Later on I trim the waxer’s bangs and in return she waxes my bikini line. Hold this back, she says, pushes up on my belly fat, layered blobs of tapioca pudding. Big girls gotta eat, I say, and the waxer laughs, holds her legs together like she might pee. You are too funny, she says, you are just too funny. Breathes in deep, rips the strips of paper, holds them up to show me, pube Fruit Roll-Ups. See all that nasty hair we got? See all those roots? Next time we’ll do your arms.

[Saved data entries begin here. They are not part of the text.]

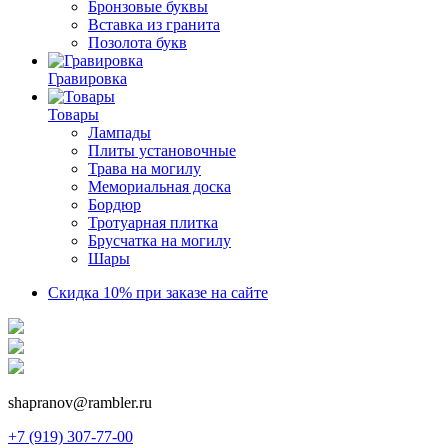
Бронзовые буквы
Вставка из гранита
Позолота букв
Гравировка
Товары
Лампады
Плиты установочные
Трава на могилу
Мемориальная доска
Бордюр
Тротуарная плитка
Брусчатка на могилу
Шары
Скидка 10% при заказе на сайте
shapranov@rambler.ru
+7 (919) 307-77-00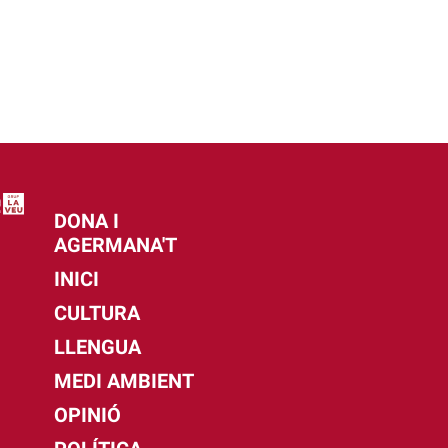
DONA I
AGERMANA'T
INICI
CULTURA
LLENGUA
MEDI AMBIENT
OPINIÓ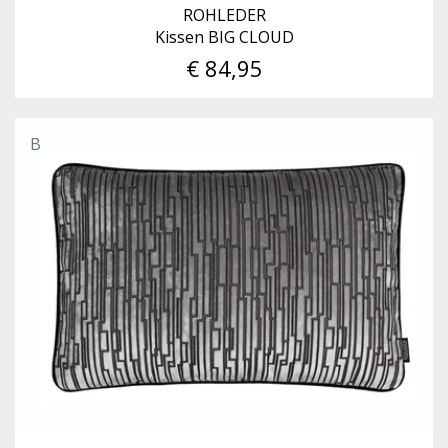
ROHLEDER
Kissen BIG CLOUD
€ 84,95
B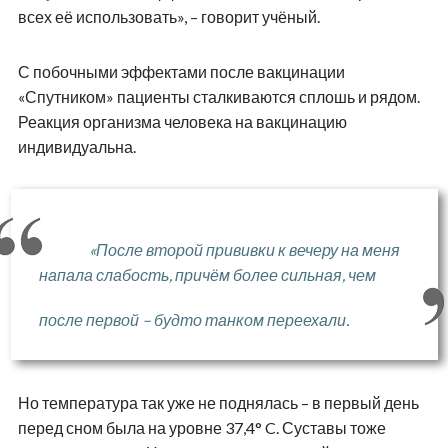
всех её использовать», – говорит учёный.
С побочными эффектами после вакцинации
«Спутником» пациенты сталкиваются сплошь и рядом.
Реакция организма человека на вакцинацию
индивидуальна.
«После второй прививки к вечеру на меня
напала слабость, причём более сильная, чем
после первой –
будто танком переехали
.
Но температура так уже не поднялась – в первый день
перед сном была на уровне 37,4° C. Суставы тоже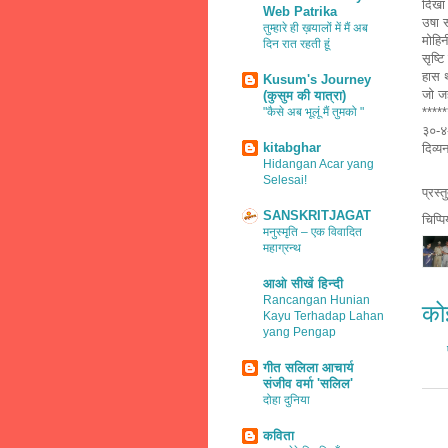
दिखा 
Web Patrika
उषा स
तुम्हारे ही ख़यालों में मैं अब
मोहिन
दिन रात रहती हूं
सृष्ट
हास 
Kusum's Journey
जो जह
(कुसुम की यात्रा)
"कैसे अब भूलूं मैं तुमको "
*****
३०-४
kitabghar
दिव्य
Hidangan Acar yang
Selesai!
प्रस्
SANSKRITJAGAT
चिप्प
मनुस्मृति – एक विवादित
महाग्रन्थ
आओ सीखें हिन्दी
Rancangan Hunian
कोई
Kayu Terhadap Lahan
yang Pengap
गीत सलिला आचार्य
संजीव वर्मा 'सलिल'
दोहा दुनिया
कविता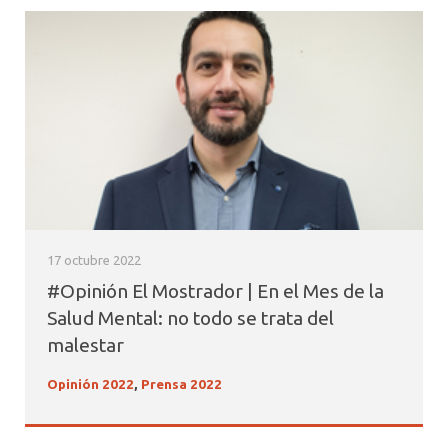
17 octubre 2022
#Opinión El Mostrador | En el Mes de la
Salud Mental: no todo se trata del
malestar
Opinión 2022
,
Prensa 2022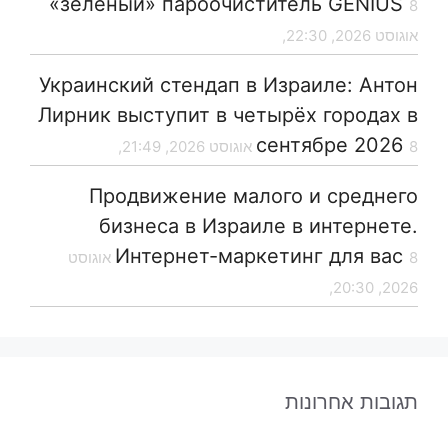
«зеленый» пароочиститель GENIUS
8
אוגוסט 2026, 22:30,
Украинский стендап в Израиле: Антон
Лирник выступит в четырёх городах в
сентябре 2026
8 אוגוסט 2026, 21:49,
Продвижение малого и среднего
бизнеса в Израиле в интернете.
Интернет-маркетинг для вас
8 אוגוסט
2026, 20:30,
תגובות אחרונות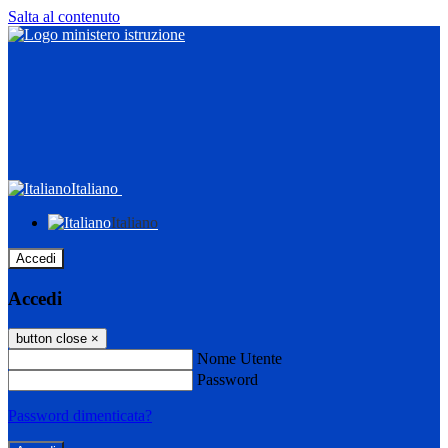
Salta al contenuto
Italiano
Italiano
Accedi
Accedi
button close
×
Nome Utente
Password
Password dimenticata?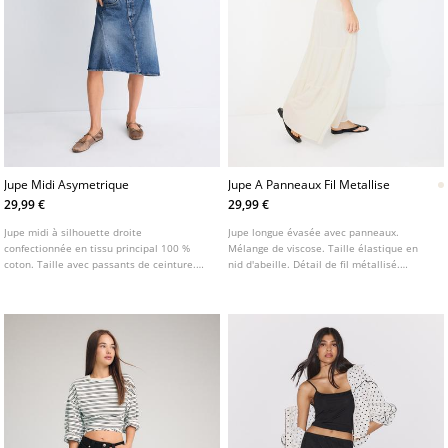
Jupe Midi Asymetrique
Jupe A Panneaux Fil Metallise
29,99 €
29,99 €
Jupe midi à silhouette droite
Jupe longue évasée avec panneaux.
confectionnée en tissu principal 100 %
Mélange de viscose. Taille élastique en
coton. Taille avec passants de ceinture.
nid d'abeille. Détail de fil métallisé.
Modèle cinq poches. Fermeture zippée et
Doublée. Disponible en plusieurs couleurs.
boutonnée sur le devant. Fini délavé.
Détail de bas asymétrique.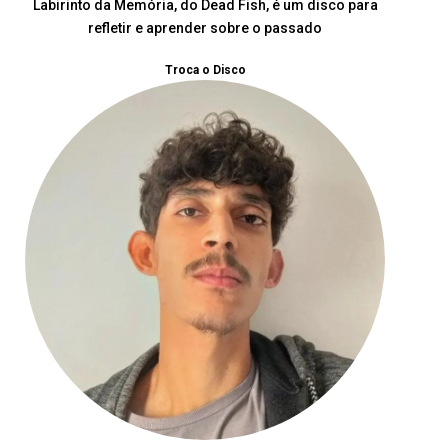
Labirinto da Memória, do Dead Fish, é um disco para
refletir e aprender sobre o passado
Troca o Disco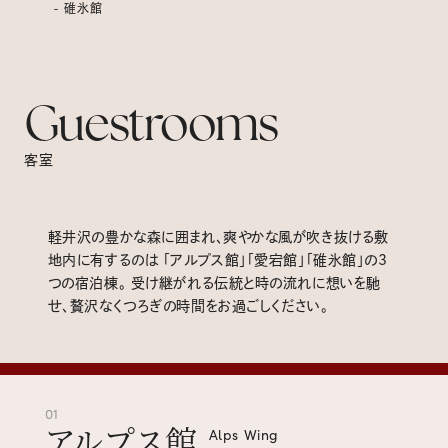
- 碓氷館
Guestrooms
客室
軽井沢の豊かな森に囲まれ、爽やかな風が吹き抜ける敷
地内に有するのは 「アルプス館」「愛宕館」「碓氷館」の3
つの宿泊棟。 受け継がれる伝統と時の流れに想いを馳
せ、贅沢なくつろぎの時間をお過ごしください。
01
アルプス館
Alps Wing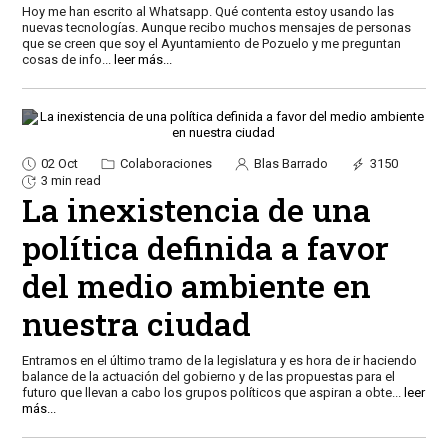
Hoy me han escrito al Whatsapp. Qué contenta estoy usando las
nuevas tecnologías. Aunque recibo muchos mensajes de personas
que se creen que soy el Ayuntamiento de Pozuelo y me preguntan
cosas de info
...
leer más...
02 Oct
Colaboraciones
Blas Barrado
3150
3 min read
La inexistencia de una
política definida a favor
del medio ambiente en
nuestra ciudad
Entramos en el último tramo de la legislatura y es hora de ir haciendo
balance de la actuación del gobierno y de las propuestas para el
futuro que llevan a cabo los grupos políticos que aspiran a obte
...
leer
más...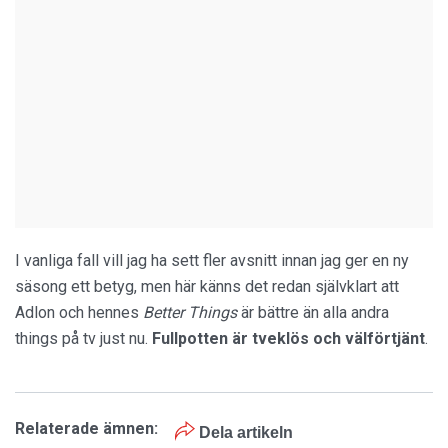
I vanliga fall vill jag ha sett fler avsnitt innan jag ger en ny
säsong ett betyg, men här känns det redan självklart att
Adlon och hennes
Better Things
är bättre än alla andra
things på tv just nu.
Fullpotten är tveklös och välförtjänt
.
Relaterade ämnen:
Dela artikeln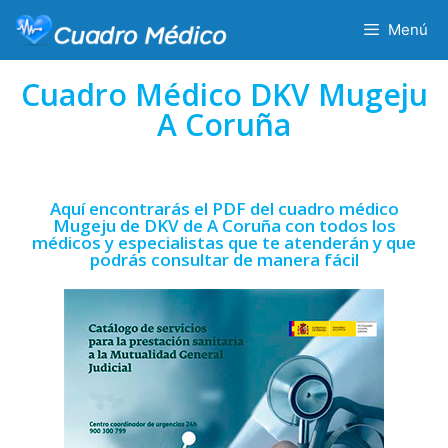
Menú
Cuadro Médico DKV Mugeju
A Coruña
Aquí encontrarás el PDF del cuadro médico
Mugeju de DKV de A Coruña con todos los
médicos y especialistas que te atenderán y que
podrás consultar de manera fácil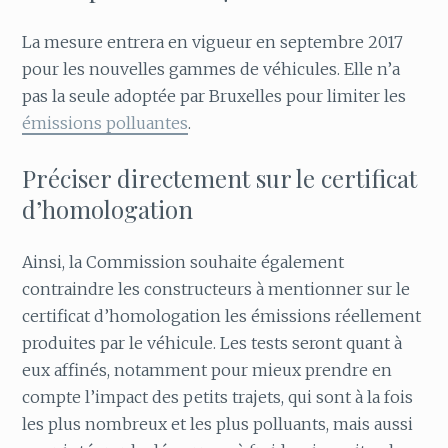
La mesure entrera en vigueur en septembre 2017
pour les nouvelles gammes de véhicules. Elle n’a
pas la seule adoptée par Bruxelles pour limiter les
émissions polluantes
.
Préciser directement sur le certificat
d’homologation
Ainsi, la Commission souhaite également
contraindre les constructeurs à mentionner sur le
certificat d’homologation les émissions réellement
produites par le véhicule. Les tests seront quant à
eux affinés, notamment pour mieux prendre en
compte l’impact des petits trajets, qui sont à la fois
les plus nombreux et les plus polluants, mais aussi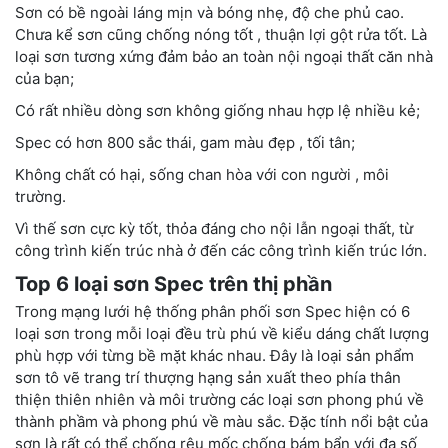
Sơn có bề ngoài láng mịn và bóng nhẹ, độ che phủ cao.
Chưa kể sơn cũng chống nóng tốt , thuận lợi gột rửa tốt. Là
loại sơn tương xứng đảm bảo an toàn nội ngoại thất căn nhà
của bạn;
Có rất nhiều dòng sơn không giống nhau hợp lệ nhiều kẻ;
Spec có hơn 800 sắc thái, gam màu đẹp , tối tân;
Không chất có hại, sống chan hòa với con người , môi
trường.
Vì thế sơn cực kỳ tốt, thỏa đáng cho nội lẫn ngoại thất, từ
công trình kiến trúc nhà ở đến các công trình kiến trúc lớn.
Top 6 loại sơn Spec trên thị phần
Trong mạng lưới hệ thống phân phối sơn Spec hiện có 6
loại sơn trong mỗi loại đều trù phú về kiểu dáng chất lượng
phù hợp với từng bề mặt khác nhau. Đây là loại sản phẩm
sơn tô vẽ trang trí thượng hạng sản xuất theo phía thân
thiện thiên nhiên và môi trường các loại sơn phong phú về
thành phầm và phong phú về màu sắc. Đặc tính nổi bật của
sơn là rất có thể chống rêu mốc chống bám bẩn với đa số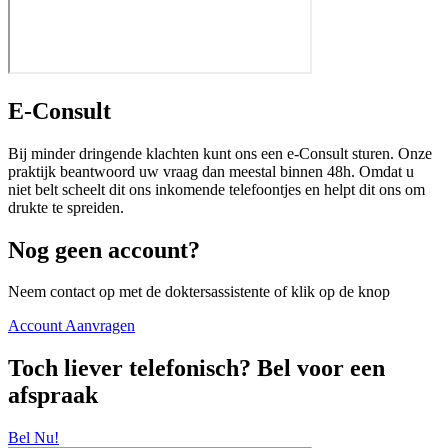
E-Consult
Bij minder dringende klachten kunt ons een e-Consult sturen. Onze
praktijk beantwoord uw vraag dan meestal binnen 48h. Omdat u
niet belt scheelt dit ons inkomende telefoontjes en helpt dit ons om
drukte te spreiden.
Nog geen account?
Neem contact op met de doktersassistente of klik op de knop
Account Aanvragen
Toch liever telefonisch? Bel voor een
afspraak
Bel Nu!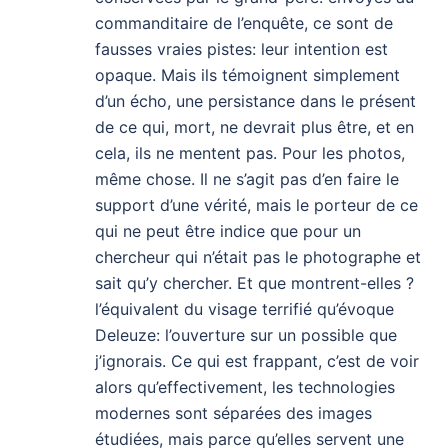
commanditaire de l’enquête, ce sont de
fausses vraies pistes: leur intention est
opaque. Mais ils témoignent simplement
d’un écho, une persistance dans le présent
de ce qui, mort, ne devrait plus être, et en
cela, ils ne mentent pas. Pour les photos,
même chose. Il ne s’agit pas d’en faire le
support d’une vérité, mais le porteur de ce
qui ne peut être indice que pour un
chercheur qui n’était pas le photographe et
sait qu’y chercher. Et que montrent-elles ?
l’équivalent du visage terrifié qu’évoque
Deleuze: l’ouverture sur un possible que
j’ignorais. Ce qui est frappant, c’est de voir
alors qu’effectivement, les technologies
modernes sont séparées des images
étudiées, mais parce qu’elles servent une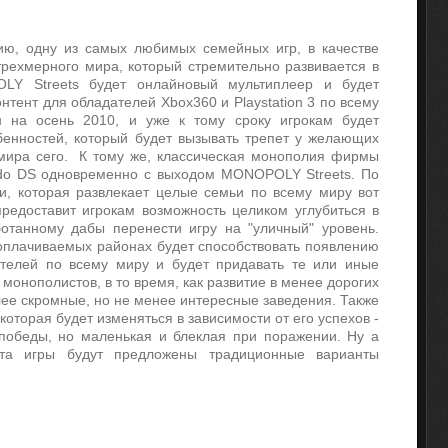
ию, одну из самых любимых семейных игр, в качестве
трехмерного мира, который стремительно развивается в
LY Streets будет онлайновый мультиплеер и будет
онтент для обладателей Xbox360 и Playstation 3 по всему
н на осень 2010, и уже к тому сроку игрокам будет
енностей, который будет вызывать трепет у желающих
мира сего. К тому же, классическая монополия фирмы
ndo DS одновременно с выходом MONOPOLY Streets. По
, которая развлекает целые семьи по всему миру вот
редоставит игрокам возможность целиком углубиться в
отанному дабы перенести игру на "уличный" уровень.
ооплачиваемых районах будет способствовать появлению
отелей по всему миру и будет придавать те или иные
монополистов, в то время, как развитие в менее дорогих
лее скромные, но не менее интересные заведения. Также
которая будет изменяться в зависимости от его успехов -
победы, но маленькая и блеклая при поражении. Ну а
нта игры будут предложены традиционные варианты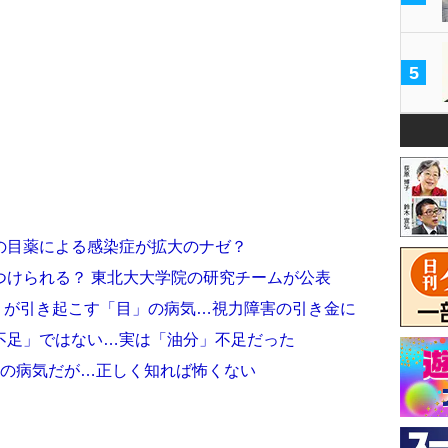
5
の目薬による感染症が拡大のナゼ？
つけられる？ 東北大大学院の研究チームが公表
毒」が引き起こす「目」の病気…視力障害の引き金に
不足」ではない…実は「油分」不足だった
位の病気だが…正しく知れば怖くない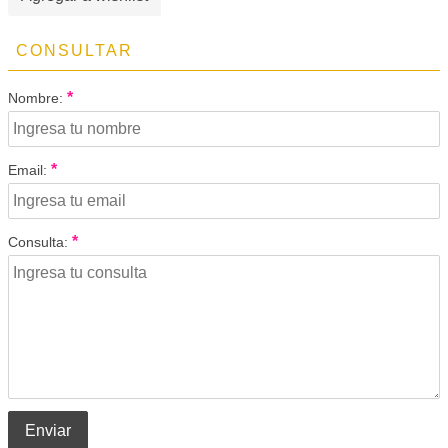
CONSULTAR
*
Nombre:
*
Email:
*
Consulta:
Enviar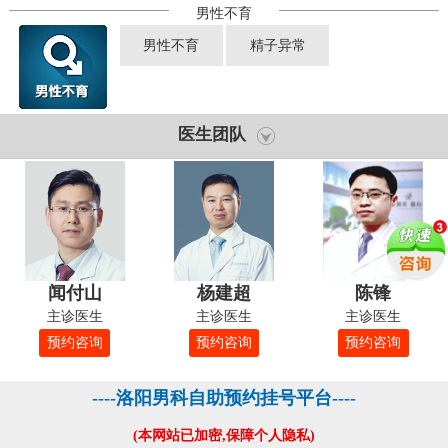
男性不育
男性不育
精子异常
医生团队
闻付山
杨建超
陈锋
主诊医生
主诊医生
主诊医生
预约咨询
预约咨询
预约咨询
----洛阳男科自助预约挂号平台----
(本网站已加密,保障个人隐私)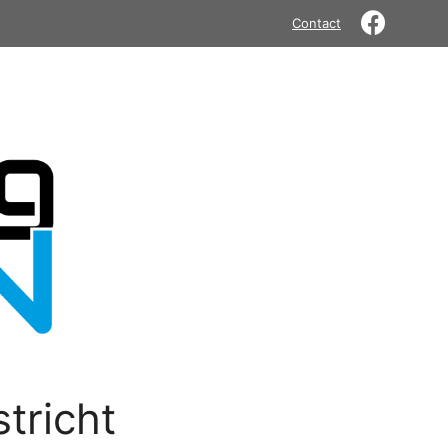
Contact
tricht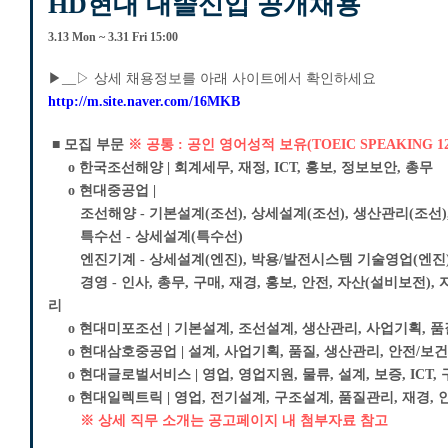
HD현대 대졸신입 공개채용
3.13 Mon ~ 3.31 Fri 15:00
▶__▷ 상세 채용정보를 아래 사이트에서 확인하세요
http://m.site.naver.com/16MKB
■ 모집 부문
※ 공통 : 공인 영어성적 보유(TOEIC SPEAKING 120,
o 한국조선해양 | 회계세무, 재정, ICT, 홍보, 정보보안, 총무
o
현대중공업 |
조선해양 - 기본설계(조선), 상세설계(조선), 생산관리(조선)
특수선 - 상세설계(특수선)
엔진기계 - 상세설계(엔진), 박용/발전시스템 기술영업(엔진),
경영 - 인사, 총무, 구매, 재경, 홍보, 안전, 자산(설비보전), 
리
o
현대미포조선 | 기본설계, 조선설계, 생산관리, 사업기획, 품질관
o
현대삼호중공업 | 설계, 사업기획, 품질, 생산관리, 안전/보건
o
현대글로벌서비스 | 영업, 영업지원, 물류, 설계, 보증, ICT,
o
현대일렉트릭 | 영업, 전기설계, 구조설계, 품질관리, 재경, 인사
※ 상세 직무 소개는 공고페이지 내 첨부자료 참고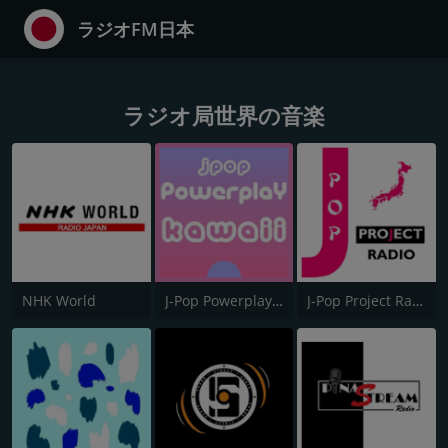
ラジオFM日本
ラジオ局世界の音楽
NHK World
J-Pop Powerplay Kawaii
J-Pop Project Radio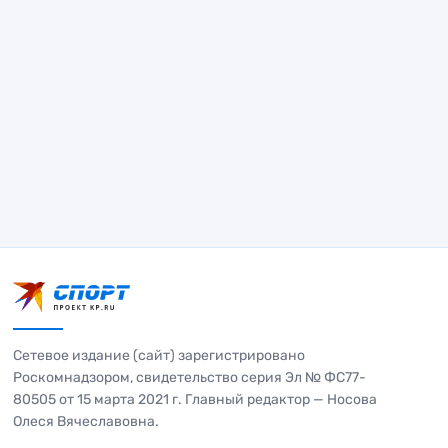
Сетевое издание (сайт) зарегистрировано
Роскомнадзором, свидетельство серия Эл № ФС77-
80505 от 15 марта 2021 г. Главный редактор — Носова
Олеся Вячеславовна.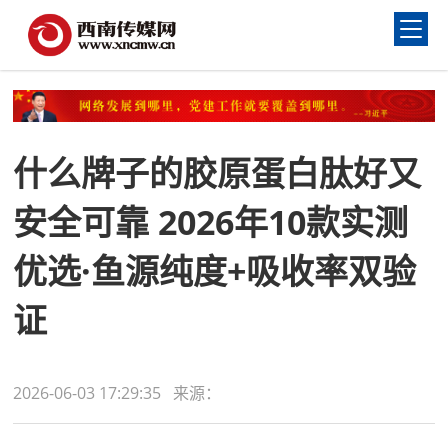
什么牌子的胶原蛋白肽好又
安全可靠 2026年10款实测
优选·鱼源纯度+吸收率双验
证
2026-06-03 17:29:35 来源：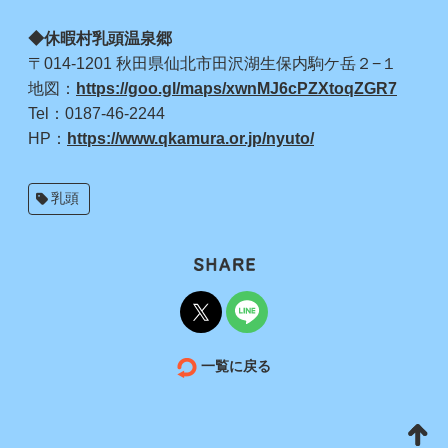
◆休暇村乳頭温泉郷
〒014-1201 秋田県仙北市田沢湖生保内駒ケ岳２−１
地図：
https://goo.gl/maps/xwnMJ6cPZXtoqZGR7
Tel：0187-46-2244
HP：
https://www.qkamura.or.jp/nyuto/
乳頭
一覧に戻る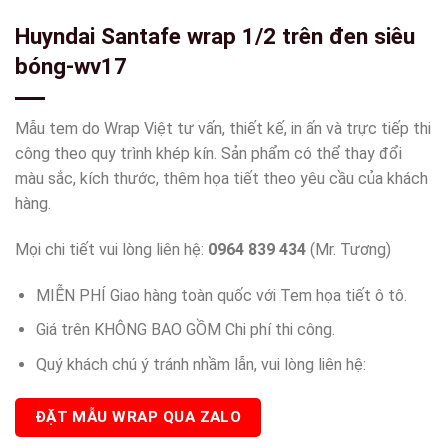
Huyndai Santafe wrap 1/2 trên đen siêu
bóng-wv17
Mẫu tem do Wrap Việt tư vấn, thiết kế, in ấn và trực tiếp thi
công theo quy trình khép kín. Sản phẩm có thể thay đổi
màu sắc, kích thước, thêm họa tiết theo yêu cầu của khách
hàng.
Mọi chi tiết vui lòng liên hệ:
0964 839 434
(Mr. Tương)
MIỄN PHÍ Giao hàng toàn quốc với Tem họa tiết ô tô.
Giá trên KHÔNG BAO GỒM Chi phí thi công.
Quý khách chú ý tránh nhầm lẫn, vui lòng liên hệ:
ĐẶT MẪU WRAP QUA ZALO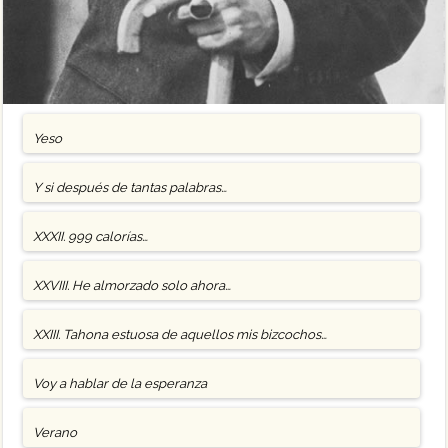
Yeso
Y si después de tantas palabras…
XXXII. 999 calorías…
XXVIII. He almorzado solo ahora…
XXIII. Tahona estuosa de aquellos mis bizcochos…
Voy a hablar de la esperanza
Verano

At lunch we have pizza, someone’s client is the manager at the Pizza Slab. For a snack we order wings from the bar next door. I alternate celery stick, wing, celery stick, wing. We smoke out back, a while ago someone wrote, You so ugly on the seat of the one chair out there, it’s a badge of courage to sit in the ugly chair, the pedicurist declaring me so ugly that I could scare the shit out of poop. Everyone laughs and me the hardest, when she’s not looking I ash into the pedicurist’s side part, go back inside.

My husband calls, the TV blaring in the background. Could I pick up some laundry detergent he asks, could I also pick up some beer, something for dinner, dessert, breakfast, lunch for the rest of the week, juice. What are you watching? I ask him. The History channel, he says, but I know better, I hear the childlike yelling of those anime cartoons he loves, I know he is at half-chub and doesn’t want to talk about it, I hang up over him saying, And some string cheeses.

At the grocery store a song about a man on a boat is playing, he feels so free. I stand in the frozen foods aisle, all the boxes are green or red, stop and go, yes and no, I get raviolis and frozen peas and chicken nuggets and a cheesecake. At the checkout I add two packs of bubble gum, the kids will probably chew three times and swallow just like always. A tabloid shows a young starlet’s cottage cheese thighs. I ask the cashier to wait while I run to the dairy aisle, I am craving cottage cheese now, I get the biggest tub there is, large curd, I laugh to myself, I laugh and laugh, big girls gotta eat. In the car I listen to a song about a small-town slut, the DJ comes on and assures me there’s more where that came from, a song about a lonely desert wanderer starts, I pass tacos pizzas chicken ice cream barbecue. The sky is pink meatblood, is a runny sorbet, the sun is a melting butterscotch, the sky is a dirty plate.